Note: E is the inherited default (the survey's E/T/C/S/L/V is E with the leftover sorted into six bins). The narrowing candidates (A–D) are all reactions against E. So the real spectrum is: E (everything) → A/B/C (the loop mechanism) → D (just select).

Cross-cutting observations (not yet a decision)

  • Is form orthogonal, or does the boundary force code? A, B, C treat representational form as orthogonal (the memory-paper move) — a harness part could be prose. D denies this: select is a function, so the harness is necessarily code, and all prose lives in K as data. This is now a live disagreement, not a settled observation.
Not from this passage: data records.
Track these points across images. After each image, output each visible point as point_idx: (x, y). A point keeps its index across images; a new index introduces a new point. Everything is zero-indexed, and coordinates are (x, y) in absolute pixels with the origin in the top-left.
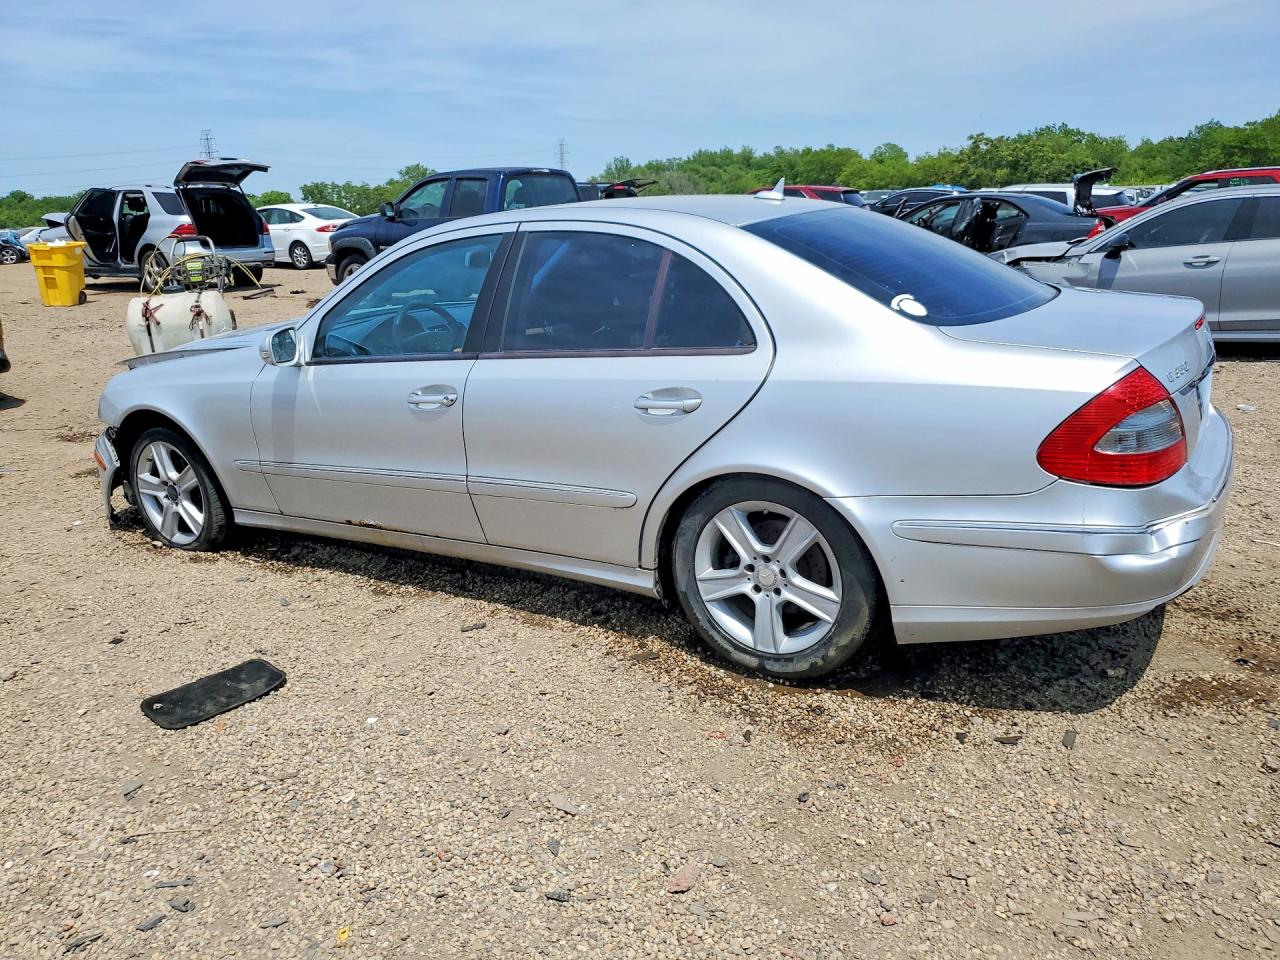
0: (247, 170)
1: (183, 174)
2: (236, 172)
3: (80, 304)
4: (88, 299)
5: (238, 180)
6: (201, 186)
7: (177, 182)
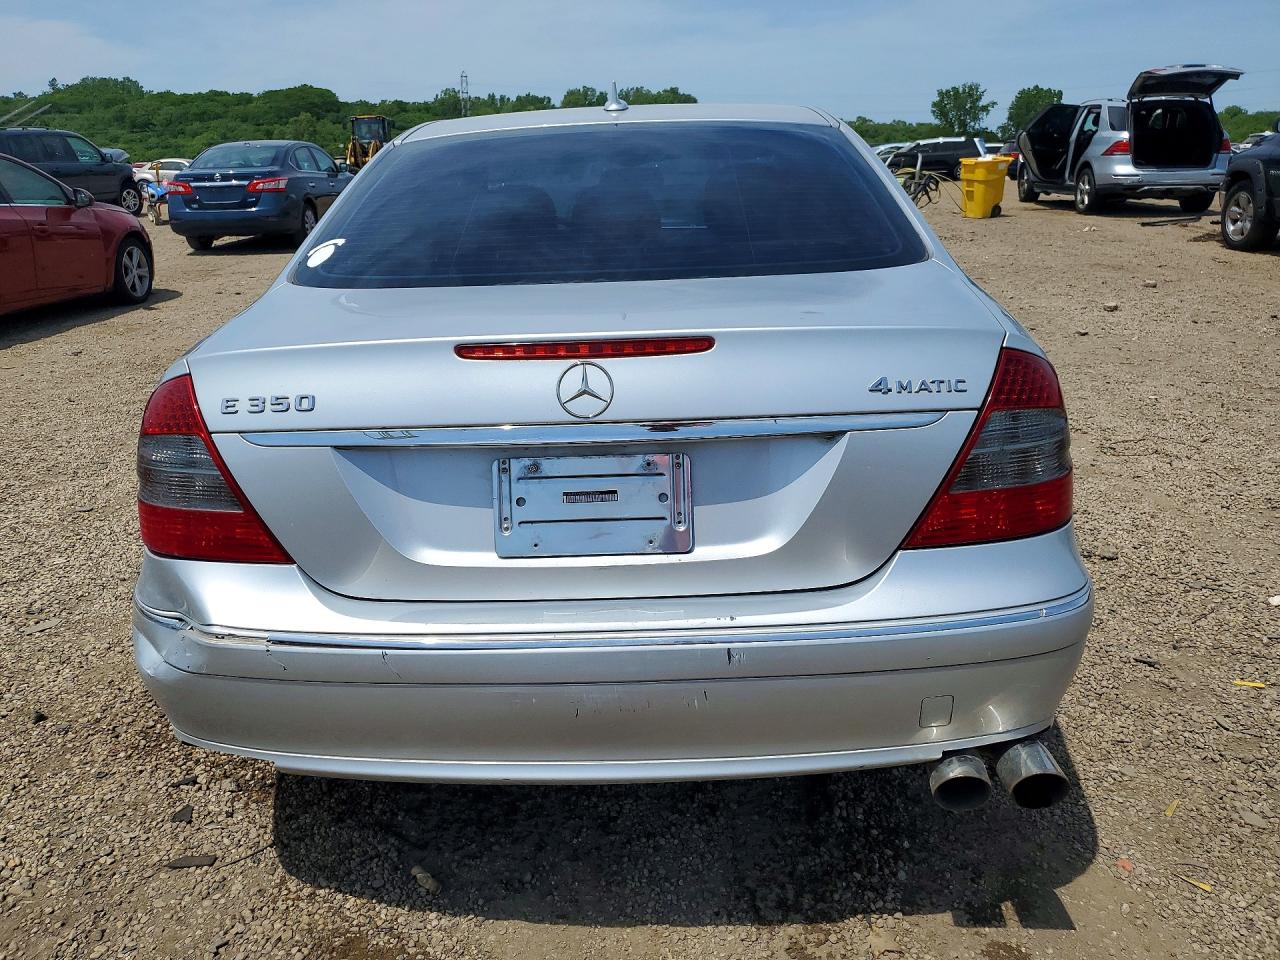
0: (1221, 77)
1: (1137, 85)
2: (1210, 80)
3: (991, 217)
4: (1002, 213)
5: (1209, 90)
6: (1163, 98)
7: (1131, 95)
If D is right, "constitutive prose" (B) is a category error — built-in scaffolding is just a constant value in K.
  • The four typed relationships recur across B, C, D: calls (model, tools), reads (config), maintains (state K), is (the loop / select). Disagreements: where user extensions land (A vs. C), and whether the harness is the whole loop or just select (D vs. the rest).
  • Width axis among the candidates. Order by inclusiveness: E (everything not the model) ⊃ A/B/C (the loop mechanism) ⊃ D (just select). The central question is how much to subtract from E: is the harness everything-not-model, the loop mechanism, or one function? Each narrowing buys a sharper object for theory at the cost of E's zero-edge-case simplicity.
  • What we're reacting against. E is the inherited default and the foil. The whole brainstorm is an argument that E is a perimeter, not a decomposition — so the interesting candidates are the ones that subtract something principled from it.
  • Kernel analogy (sibling to C): harness = OS kernel (loop + syscall interface); tools = userland behind syscalls; AGENTS.md = config files; model = the processor scheduled onto.
  • Recurring edges every candidate must answer: (1) tool vs. internal helper — model-invokable vs. loop-internal; (2) user extension — the case that splits A from C.
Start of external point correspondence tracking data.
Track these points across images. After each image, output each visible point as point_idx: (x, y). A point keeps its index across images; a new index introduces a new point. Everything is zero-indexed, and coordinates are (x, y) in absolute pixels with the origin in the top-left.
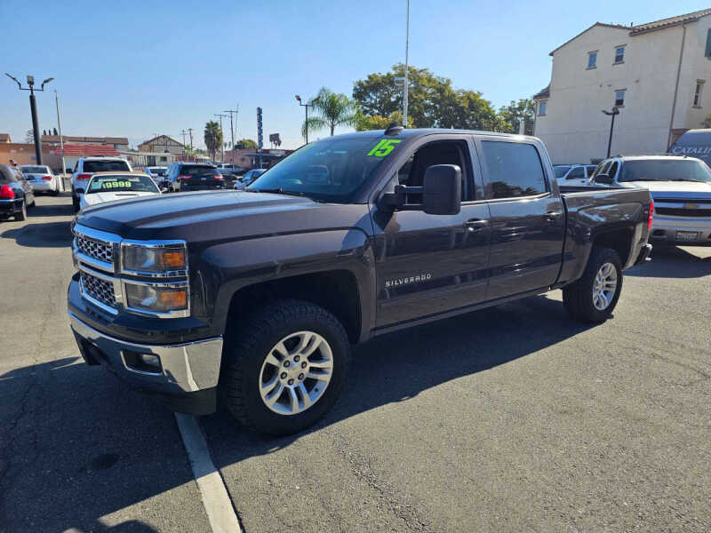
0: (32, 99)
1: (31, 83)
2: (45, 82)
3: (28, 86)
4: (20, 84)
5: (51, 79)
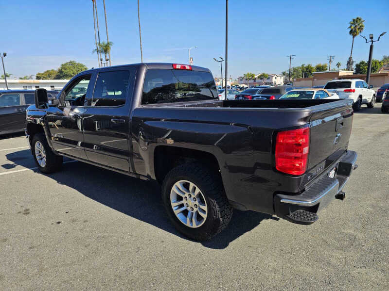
0: (371, 47)
1: (372, 38)
2: (382, 35)
3: (369, 40)
4: (366, 40)
5: (385, 33)
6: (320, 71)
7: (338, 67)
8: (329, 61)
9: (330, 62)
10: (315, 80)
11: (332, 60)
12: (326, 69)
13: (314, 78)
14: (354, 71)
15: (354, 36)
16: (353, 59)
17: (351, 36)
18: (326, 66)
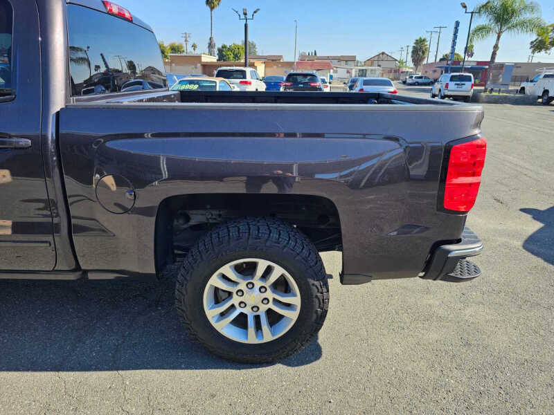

Open question — the term itself

"Harness" is inherited from the survey literature and we are not committed to it. It carries a horse/yoke image — a thing strapped onto an animal to restrain and steer it — which both anthropomorphizes the model and frames the surround as mere restraint rather than the active loop that does the assembling and control. The connotation fights the content.

Candidate replacements (each leans toward a different one of A–D):

  • scheduler — already our term in the bounded-context model for the control/select part; leans D/A. Risk: narrower than the whole loop.
  • runtime — the executing environment around the model; leans A/B. Neutral, but vague and overloaded.
  • orchestrator / driver — emphasizes active control of bounded calls; leans C/D.
  • framework — leans C directly (owns the loop, exposes extension points).
  • kernel / shell — the OS analogy; leans A/C.

No decision. Note that the right name may depend on which boundary candidate wins: if D, "scheduler" is almost exact; if C, "framework" fits; if A, "runtime."

Next

Pick the dynamics axes work (boundary placement, verification, state locus, coordination) — but keep these three formulations live until one earns the commitment.